→ SUPPLIED PASSAGE
▶
But nobody was reported hurt in the second collision, further south, between a car and a petrol tanker.
The police reported traffic flowing past both crash sites.
Melting tarmac has added to the woes of holiday-makers stewing in heavy traffic in the Waikato.
The Transport Agency has sent contractors to inspect the road surface about two kilometres south of Hampton Downs, where traffic has been reduced to a crawl in both southbound lanes.
A northbound motorist said traffic was almost at a standstill in the other direction for about 1km when she drove past the site north of Rangiriri at about 4pm, and she could smell melting tar.
"You could smell the tar because I had my windows down, and I could hear it sticking to the wheels [of southbound vehicles] as they drove past." she told the Herald.
"There were two lanes of traffic, bumper-to-bumper."
A Transport Agency spokeswoman confirmed that hot tarmac had started "bleeding" on what had already been a day of slow traffic through the area.
"It's very, very slow - it's been heavy through there all day - one of our traffic hot spots," she said.
◀
→ GIVEN EXERCISE
In the Waikato traffic report, where did the Transport Agency send contractors to inspect the road surface?

→ GIVEN DATA
▶
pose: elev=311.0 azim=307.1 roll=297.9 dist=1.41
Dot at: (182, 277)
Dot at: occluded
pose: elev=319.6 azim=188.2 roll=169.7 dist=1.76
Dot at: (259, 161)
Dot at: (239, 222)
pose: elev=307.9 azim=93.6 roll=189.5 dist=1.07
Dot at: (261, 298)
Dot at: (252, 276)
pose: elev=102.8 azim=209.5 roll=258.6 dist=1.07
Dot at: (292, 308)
◀
→ FULL OUTPUT
About two kilometres south of Hampton Downs.